The pitcher is on state property. It thus transmits a message to the community that is directly traced back to the state. My opponent claims the pitcher represents the "school board," not the state. But this completely effaces the fact that the school board is an official public group that represents the state's interests. Creationism cannot be taught as science in schools, regardless of whether the school board thinks it should be taught as science or not. Likewise, regardless of what the school board thinks, its actions must reflect the state's interest, not their own. And the state's interest does not permit a pitcher of the Ten Commandments to be displayed on state property.
My opponent claims that pointing out that someone is different is of no consequence. I disagree. Blacks were enslaved for over a century because they were different, homosexuality was considered a medical disorder for a long time because it is something different. When the site of difference promotes the marginalization of a particular group, it is impermissible. In the case of the Ten Commandments, displaying it on state property would transmit a message to nonadherents that they are outsiders. This would marginalize a group of people, and this is not only unconstitutional, it is immoral and undemocratic.
There is a reason our Constitution promotes religious liberty and religious tolerance - it is because wars are waged over religious differences. To have a society in which liberty prevails as well as social stability, it is necessary that the government remains neutral with respect to religion. If the government passes judgment on religion, favoring one over another, it in effect marginalizes a group of people, and this creates social instability, inequality, and ultimately, infringes on the liberty of everyone involved. The right to hold your own religious beliefs is fundamental to a democratic society. By favoring one religion over another, you deny people the right to hold their religious beliefs - it is a form of psychological coercion.

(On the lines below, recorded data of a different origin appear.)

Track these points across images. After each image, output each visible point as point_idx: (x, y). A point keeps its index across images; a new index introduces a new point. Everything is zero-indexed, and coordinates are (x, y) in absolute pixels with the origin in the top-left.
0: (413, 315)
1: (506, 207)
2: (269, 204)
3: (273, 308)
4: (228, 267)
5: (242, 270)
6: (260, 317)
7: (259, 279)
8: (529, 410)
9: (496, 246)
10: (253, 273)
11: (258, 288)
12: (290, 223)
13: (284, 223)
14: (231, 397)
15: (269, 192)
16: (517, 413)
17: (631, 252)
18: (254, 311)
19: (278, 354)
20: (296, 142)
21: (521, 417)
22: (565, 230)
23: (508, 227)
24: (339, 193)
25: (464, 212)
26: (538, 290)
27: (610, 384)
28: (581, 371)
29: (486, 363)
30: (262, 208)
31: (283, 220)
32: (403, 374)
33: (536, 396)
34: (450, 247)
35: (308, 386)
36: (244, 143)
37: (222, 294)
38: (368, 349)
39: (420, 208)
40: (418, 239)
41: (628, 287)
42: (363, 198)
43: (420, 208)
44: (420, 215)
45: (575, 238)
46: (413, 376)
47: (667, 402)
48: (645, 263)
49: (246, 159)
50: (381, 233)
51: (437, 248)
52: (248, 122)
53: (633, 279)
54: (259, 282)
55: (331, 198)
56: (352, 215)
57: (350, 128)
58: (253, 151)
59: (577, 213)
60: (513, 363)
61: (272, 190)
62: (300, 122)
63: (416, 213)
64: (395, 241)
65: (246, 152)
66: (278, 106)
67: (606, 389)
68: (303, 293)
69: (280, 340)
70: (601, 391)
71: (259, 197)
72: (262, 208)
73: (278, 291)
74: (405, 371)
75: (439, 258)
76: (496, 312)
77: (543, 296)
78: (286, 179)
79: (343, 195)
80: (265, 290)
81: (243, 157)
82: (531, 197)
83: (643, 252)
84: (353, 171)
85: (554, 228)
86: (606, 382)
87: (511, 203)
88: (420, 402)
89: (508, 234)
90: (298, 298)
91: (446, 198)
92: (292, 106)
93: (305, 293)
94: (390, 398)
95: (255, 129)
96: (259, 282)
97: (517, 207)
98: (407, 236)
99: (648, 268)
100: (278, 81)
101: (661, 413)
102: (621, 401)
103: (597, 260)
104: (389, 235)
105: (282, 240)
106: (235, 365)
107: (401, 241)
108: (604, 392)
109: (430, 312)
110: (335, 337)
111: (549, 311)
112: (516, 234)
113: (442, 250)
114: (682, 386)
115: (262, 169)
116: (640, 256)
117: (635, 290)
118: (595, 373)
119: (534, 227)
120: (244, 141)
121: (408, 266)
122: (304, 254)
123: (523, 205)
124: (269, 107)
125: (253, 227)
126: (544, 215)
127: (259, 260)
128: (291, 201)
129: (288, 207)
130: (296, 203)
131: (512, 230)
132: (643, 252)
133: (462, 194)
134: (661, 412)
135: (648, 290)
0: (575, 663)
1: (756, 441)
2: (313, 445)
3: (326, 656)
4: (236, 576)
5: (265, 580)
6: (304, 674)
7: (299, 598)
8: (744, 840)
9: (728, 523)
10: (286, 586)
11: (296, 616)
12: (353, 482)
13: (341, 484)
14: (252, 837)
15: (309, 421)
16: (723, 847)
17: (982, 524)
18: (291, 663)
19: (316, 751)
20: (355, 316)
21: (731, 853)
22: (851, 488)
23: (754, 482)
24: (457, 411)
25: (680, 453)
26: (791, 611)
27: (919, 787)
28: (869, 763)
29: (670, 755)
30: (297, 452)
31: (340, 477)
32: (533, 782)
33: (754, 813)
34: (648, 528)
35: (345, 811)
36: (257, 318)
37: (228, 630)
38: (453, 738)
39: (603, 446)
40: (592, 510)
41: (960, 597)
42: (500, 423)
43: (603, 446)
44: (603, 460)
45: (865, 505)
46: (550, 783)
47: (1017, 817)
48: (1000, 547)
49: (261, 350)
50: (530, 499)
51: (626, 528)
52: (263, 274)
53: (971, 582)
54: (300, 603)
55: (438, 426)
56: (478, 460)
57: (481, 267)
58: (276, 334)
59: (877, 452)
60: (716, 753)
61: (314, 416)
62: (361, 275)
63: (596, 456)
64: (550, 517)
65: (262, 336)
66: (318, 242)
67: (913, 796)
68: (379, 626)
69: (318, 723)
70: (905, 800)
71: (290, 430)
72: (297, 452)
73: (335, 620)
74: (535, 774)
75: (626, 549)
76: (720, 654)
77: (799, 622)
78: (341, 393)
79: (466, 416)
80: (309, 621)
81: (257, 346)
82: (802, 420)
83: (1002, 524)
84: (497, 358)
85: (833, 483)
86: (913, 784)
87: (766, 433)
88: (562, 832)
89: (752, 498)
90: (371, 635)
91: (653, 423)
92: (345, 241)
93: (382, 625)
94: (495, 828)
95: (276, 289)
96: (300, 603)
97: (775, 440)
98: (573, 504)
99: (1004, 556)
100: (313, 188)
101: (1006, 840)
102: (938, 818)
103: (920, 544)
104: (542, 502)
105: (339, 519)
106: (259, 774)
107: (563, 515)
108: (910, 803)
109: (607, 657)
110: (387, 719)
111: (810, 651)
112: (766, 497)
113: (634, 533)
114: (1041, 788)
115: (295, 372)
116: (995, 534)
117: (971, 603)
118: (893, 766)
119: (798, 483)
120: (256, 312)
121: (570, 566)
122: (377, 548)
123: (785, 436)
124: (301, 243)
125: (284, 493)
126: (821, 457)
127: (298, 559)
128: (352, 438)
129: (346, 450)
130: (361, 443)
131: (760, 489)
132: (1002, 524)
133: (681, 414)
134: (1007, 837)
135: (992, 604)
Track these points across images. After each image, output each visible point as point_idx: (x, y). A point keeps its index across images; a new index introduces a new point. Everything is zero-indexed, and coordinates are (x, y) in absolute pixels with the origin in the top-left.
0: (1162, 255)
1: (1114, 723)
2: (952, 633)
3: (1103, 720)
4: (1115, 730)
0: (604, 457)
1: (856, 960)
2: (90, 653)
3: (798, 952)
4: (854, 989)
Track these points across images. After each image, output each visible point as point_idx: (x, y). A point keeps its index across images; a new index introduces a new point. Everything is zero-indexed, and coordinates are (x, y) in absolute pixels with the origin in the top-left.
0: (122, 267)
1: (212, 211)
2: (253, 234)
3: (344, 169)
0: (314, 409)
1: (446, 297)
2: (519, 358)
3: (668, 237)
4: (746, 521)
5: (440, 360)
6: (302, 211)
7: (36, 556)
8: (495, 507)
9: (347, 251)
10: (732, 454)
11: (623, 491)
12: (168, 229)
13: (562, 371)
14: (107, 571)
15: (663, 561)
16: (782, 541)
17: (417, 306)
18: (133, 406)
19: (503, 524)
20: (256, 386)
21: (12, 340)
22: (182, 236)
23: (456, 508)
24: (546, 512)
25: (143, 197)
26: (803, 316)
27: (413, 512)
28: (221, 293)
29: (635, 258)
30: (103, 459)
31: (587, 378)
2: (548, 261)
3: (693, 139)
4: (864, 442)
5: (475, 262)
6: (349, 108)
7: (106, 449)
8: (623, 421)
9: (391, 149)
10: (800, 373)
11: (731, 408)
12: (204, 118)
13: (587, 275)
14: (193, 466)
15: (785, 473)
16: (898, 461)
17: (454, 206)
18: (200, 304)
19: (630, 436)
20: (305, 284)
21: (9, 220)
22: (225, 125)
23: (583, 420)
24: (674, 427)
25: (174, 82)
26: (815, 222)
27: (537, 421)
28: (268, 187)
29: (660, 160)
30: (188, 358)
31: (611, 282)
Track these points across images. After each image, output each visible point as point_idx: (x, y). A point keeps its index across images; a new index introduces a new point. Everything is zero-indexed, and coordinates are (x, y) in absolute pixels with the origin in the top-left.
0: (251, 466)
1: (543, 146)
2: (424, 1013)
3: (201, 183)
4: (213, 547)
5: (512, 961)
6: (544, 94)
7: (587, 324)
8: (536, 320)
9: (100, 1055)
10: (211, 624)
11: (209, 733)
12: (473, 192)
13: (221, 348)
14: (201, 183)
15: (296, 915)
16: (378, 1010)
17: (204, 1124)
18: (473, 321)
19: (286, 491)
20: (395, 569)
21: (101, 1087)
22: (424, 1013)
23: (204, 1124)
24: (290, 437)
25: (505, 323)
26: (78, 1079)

My opponent quotes George Washington, but the personal beliefs of George Washington are irrelevant to this debate - George Washington also had slaves, as did many of the founding fathers. The issue at stake in this debate is religious liberty - and to preserve religious liberty and religious tolerance for different religious views, it is necessary that the government not pass judgment on religion. If the government passes judgment on which religious beliefs are better than others, then the government will have effectively become a theocracy, dictating which religious beliefs are better than others.
Thomas Jefferson and James Madison were the first people to advocate a strict separation of chuch and state - the purpose? Religious liberty. The pitcher of th Ten Commandments should be taken down from Giles county school to preserve the religious liberty that makes the United States what it is. It would be unconstitutional to allow the pitcher to be displayed on state property. The U.S. Supreme Court has made this clear, so the outcome of this debate should be a non-starter. The resolution is negated.